Newron's shares dive after rare disease drug failure
Newron’s share price has collapsed after the biotech axed development of its drug sarizotan for the rare genetic brain disorder Rett Syndrome following the failure of a key trial.
Topline results from the phase 2/3 STARS trial in patients showed no evidence that sarizotan was effective in the disease, when measured against primary or secondary endpoints.
Italy-based Newron said it will axe development of the drug completely and its shares collapsed by almost 70%, trading at around 1.9 Swiss francs ($1.97) on the Swiss Stock Exchange following the news.
The company will now focus on the phase 3 development programme of its evenamide for schizophrenia and will evaluate additional drugs in its pipeline for further development.
The STARS (Sarizotan for the Treatment of Apneas in Rett Syndrome) clinical study qualified and enrolled 129 Rett syndrome patients in 14 centres throughout the US, Europe, Asia and Australia for the six-month clinical trial.
Patients received treatment with daily doses of 10 mg and 20 mg of sarizotan, or placebo.
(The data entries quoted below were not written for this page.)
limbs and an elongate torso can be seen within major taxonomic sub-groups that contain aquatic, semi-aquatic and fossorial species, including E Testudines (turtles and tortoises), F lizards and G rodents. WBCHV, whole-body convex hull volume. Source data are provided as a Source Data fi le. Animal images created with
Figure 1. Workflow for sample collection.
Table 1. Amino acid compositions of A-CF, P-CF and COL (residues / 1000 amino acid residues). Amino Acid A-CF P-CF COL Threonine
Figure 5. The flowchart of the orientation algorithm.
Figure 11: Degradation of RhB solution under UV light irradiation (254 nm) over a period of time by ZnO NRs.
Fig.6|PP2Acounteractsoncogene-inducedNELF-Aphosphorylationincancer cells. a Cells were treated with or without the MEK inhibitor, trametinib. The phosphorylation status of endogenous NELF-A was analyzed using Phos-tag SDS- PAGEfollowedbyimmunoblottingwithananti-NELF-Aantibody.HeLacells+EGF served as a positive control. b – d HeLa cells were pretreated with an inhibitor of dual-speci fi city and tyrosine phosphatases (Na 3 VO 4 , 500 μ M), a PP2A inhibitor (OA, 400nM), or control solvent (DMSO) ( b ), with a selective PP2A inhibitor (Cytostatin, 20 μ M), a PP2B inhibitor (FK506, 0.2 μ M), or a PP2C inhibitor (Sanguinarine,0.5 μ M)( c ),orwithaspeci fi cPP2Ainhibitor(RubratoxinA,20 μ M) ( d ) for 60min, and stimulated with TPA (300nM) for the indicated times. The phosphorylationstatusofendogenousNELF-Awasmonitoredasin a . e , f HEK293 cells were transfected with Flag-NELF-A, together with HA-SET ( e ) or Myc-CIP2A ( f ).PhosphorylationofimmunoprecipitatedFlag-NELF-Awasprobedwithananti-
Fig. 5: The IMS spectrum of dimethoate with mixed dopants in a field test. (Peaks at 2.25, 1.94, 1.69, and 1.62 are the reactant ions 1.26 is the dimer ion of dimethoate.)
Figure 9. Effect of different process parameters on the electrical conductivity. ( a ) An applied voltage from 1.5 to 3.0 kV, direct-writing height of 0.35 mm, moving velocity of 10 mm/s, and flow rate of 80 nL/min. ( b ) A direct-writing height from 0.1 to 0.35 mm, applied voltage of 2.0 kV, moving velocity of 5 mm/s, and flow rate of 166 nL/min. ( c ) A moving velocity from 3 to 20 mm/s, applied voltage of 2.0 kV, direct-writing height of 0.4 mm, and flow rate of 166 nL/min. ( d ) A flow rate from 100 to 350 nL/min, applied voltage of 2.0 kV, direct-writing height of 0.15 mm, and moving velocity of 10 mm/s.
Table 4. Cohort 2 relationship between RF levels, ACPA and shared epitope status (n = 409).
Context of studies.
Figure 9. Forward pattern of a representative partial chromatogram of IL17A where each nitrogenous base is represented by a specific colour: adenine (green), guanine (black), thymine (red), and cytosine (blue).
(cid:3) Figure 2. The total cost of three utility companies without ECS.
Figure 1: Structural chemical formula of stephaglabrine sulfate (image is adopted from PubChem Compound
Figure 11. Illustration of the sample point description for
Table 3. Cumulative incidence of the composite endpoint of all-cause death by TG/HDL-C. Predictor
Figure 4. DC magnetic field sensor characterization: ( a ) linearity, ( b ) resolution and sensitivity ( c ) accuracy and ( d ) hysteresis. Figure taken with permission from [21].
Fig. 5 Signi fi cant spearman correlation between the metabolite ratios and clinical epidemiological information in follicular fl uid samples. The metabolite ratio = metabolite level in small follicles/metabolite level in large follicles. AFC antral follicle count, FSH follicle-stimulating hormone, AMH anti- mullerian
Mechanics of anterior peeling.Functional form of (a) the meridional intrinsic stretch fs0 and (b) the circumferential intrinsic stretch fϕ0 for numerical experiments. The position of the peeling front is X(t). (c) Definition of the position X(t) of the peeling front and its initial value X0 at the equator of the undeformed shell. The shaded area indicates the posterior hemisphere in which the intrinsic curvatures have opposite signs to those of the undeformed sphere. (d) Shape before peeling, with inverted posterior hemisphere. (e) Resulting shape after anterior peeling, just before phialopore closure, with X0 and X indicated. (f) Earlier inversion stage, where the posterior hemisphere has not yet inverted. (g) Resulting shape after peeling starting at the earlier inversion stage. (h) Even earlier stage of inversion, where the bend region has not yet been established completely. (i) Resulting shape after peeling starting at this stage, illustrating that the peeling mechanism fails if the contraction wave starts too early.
The primary endpoint of the STARS study was a percentage reduction in episodes of apnoea during waking time compared with placebo.
Newron said it plans to work with the Rett research community and families to share learnings from the STARS clinical study as well as from the Rett Syndrome International Burden of Illness Survey, to further advance scientific and medical understanding of this disease.
Sarizotan was originally intended to treat Parkinson’s disease and was first developed by Germany’s Merck KGaA, which licensed it to Newron in 2011 as a potential Rett’s disease drug.
It works by stimulating the 5HT1A receptor and had been touted as a potential blockbuster for the severe neurodevelopmental disorder mainly affecting females, with an estimated prevalance of one in 10,000 females.
There are no approved treatments and the disease causes symptoms such as loss of acquired fine and gross motor skills, and development of neurological, cognitive, and autonomic dysfunction.
This leads lead to loss of ability to conduct daily life activities, walk or communicate, and is associated with a reduced life expectancy.
Approximately 25% of the deaths in patients with Rett syndrome are possibly related to multiple cardio-respiratory problems that result from brain stem immaturity and autonomic failure.